With the British Army on course to miss its targets for the number of recruits it should have by 2020, the figures will pile more pressure on the government over its decision to outsource recruitment to a private company.

The MoD signed a decade-long £495m contract with Capita back in 2012 to manage recruitment to the armed forces. However, the National Audit Office found in December that Capita had consistently missed the army’s targets, with the shortfall ranging from 21% to 45% each year.

A 2017 report published by Tory MP Mark Francois, who also sits on the defence select committee and has called the Capita contract a “calamity”, attributed the fall in recruits to low unemployment, an ageing population, the increase in people taking up post-16 education and the ending of the deployment to Afghanistan in 2014.

However, the shadow defence secretary, Nia Griffith, had little doubt where blame lies.

“Ministers are guilty of appalling complacency as personnel numbers fall month after month. There is now nothing short of a crisis in recruitment and retention to the army. The decision to outsource recruitment to a private company, Capita, has been a total failure. It is high time to scrap that bad deal and bring the service back in house.”

There are, however, signs Capita is starting to get its act together.
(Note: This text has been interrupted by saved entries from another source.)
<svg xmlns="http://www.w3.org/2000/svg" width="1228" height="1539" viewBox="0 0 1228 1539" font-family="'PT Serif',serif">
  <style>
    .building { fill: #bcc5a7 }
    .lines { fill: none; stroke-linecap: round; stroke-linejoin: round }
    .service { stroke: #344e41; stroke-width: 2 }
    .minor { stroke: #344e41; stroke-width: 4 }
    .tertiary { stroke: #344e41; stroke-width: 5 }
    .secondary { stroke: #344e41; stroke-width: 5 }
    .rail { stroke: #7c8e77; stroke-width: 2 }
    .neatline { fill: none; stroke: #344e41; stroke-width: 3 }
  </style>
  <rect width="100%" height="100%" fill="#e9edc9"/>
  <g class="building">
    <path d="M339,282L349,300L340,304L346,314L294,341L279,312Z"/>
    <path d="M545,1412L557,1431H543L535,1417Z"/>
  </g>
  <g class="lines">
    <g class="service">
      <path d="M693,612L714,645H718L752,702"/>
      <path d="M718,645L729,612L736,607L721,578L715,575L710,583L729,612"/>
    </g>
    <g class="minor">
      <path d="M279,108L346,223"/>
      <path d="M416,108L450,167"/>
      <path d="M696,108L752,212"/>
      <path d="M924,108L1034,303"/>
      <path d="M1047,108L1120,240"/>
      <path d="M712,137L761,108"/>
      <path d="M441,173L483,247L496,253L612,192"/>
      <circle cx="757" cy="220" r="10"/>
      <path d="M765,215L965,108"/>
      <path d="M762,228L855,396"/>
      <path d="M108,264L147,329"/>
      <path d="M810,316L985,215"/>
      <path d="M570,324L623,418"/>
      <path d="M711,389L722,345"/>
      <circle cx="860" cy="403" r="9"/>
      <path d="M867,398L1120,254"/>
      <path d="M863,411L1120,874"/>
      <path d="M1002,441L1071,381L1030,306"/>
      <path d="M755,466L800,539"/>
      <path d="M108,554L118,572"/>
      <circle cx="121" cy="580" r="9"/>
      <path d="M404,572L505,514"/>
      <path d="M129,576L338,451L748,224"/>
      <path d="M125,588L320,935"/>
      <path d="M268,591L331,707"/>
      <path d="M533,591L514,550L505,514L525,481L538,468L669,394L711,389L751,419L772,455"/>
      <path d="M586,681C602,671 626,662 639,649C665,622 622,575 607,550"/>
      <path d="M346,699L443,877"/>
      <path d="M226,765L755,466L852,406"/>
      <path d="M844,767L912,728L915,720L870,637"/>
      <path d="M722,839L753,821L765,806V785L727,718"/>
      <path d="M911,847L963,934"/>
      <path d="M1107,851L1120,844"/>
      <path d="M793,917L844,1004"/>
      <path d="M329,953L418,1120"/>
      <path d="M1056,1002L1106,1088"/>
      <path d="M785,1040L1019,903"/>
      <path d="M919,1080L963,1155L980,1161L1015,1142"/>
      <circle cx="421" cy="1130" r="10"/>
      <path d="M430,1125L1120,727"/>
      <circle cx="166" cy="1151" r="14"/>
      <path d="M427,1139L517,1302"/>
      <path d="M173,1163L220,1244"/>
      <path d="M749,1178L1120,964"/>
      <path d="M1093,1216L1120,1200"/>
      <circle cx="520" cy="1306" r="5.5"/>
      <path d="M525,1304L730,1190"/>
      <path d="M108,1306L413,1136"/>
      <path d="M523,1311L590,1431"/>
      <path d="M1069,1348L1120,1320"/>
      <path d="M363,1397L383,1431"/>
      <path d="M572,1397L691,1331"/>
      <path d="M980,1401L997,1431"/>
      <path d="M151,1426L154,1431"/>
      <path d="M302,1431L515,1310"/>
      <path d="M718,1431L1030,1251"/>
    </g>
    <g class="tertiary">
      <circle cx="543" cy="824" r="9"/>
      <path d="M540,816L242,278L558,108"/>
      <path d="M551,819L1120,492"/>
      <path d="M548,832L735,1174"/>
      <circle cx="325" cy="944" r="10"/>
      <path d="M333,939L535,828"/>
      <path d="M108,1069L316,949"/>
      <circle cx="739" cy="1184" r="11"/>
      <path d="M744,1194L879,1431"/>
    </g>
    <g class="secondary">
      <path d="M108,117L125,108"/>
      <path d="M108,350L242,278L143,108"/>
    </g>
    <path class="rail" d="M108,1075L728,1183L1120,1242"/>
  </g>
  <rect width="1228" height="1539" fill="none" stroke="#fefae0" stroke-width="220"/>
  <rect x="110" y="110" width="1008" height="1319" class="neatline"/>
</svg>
The company said the Recruiting Partnering Project was showing signs of improvement after it began working more closely with the Army.

“We fundamentally changed the working relationship,” said chief executive Jon Lewis. “It’s creating a common sense of ownership rather than dare I say it the master and servant relationship that was the picture of old. We’ve got to be in it together.”

The London Evening Standard said “the campaign was criticised in the media for its provocative approach to recruits”, which which targets ‘snowflakes’, ‘selfie addicts’ and ‘me, me, me millennials’.

Yet it appears to be bearing fruit, with applications for the British army at a five-year high and the ad campaign leading to a 78% rise in website visits.